▶ [Exercise brief]:
Look below for the line containing "hardback book: present"; from there, print each line exactly up to and including the line containing "laptop: none [351,242,416,316]", and stop.

▶ [Recorded information]:
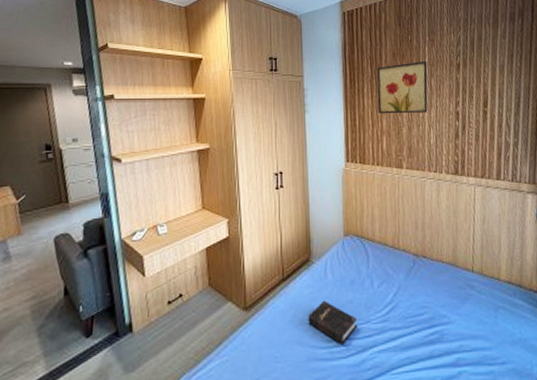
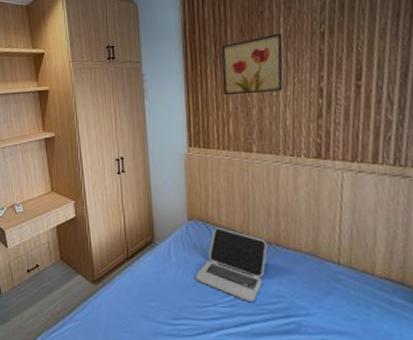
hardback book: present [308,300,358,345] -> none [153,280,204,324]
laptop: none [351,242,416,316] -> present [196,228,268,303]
--
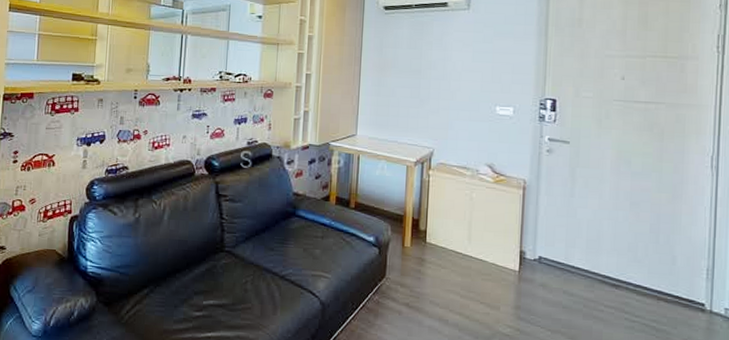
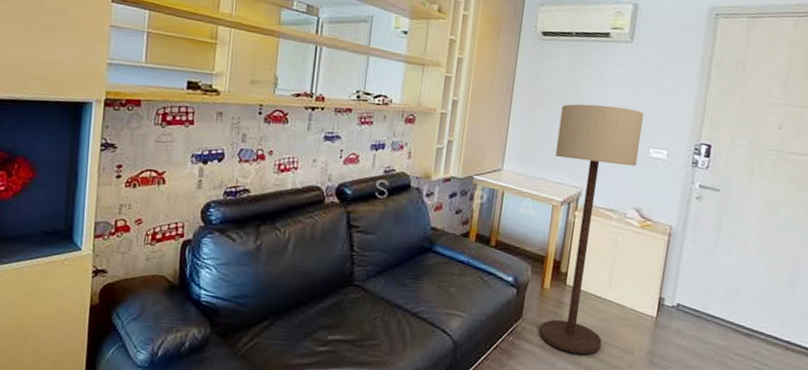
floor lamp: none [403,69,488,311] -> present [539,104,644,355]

▶ [Answer space]:
hardback book: present [308,300,358,345] -> none [153,280,204,324]
laptop: none [351,242,416,316] -> present [196,228,268,303]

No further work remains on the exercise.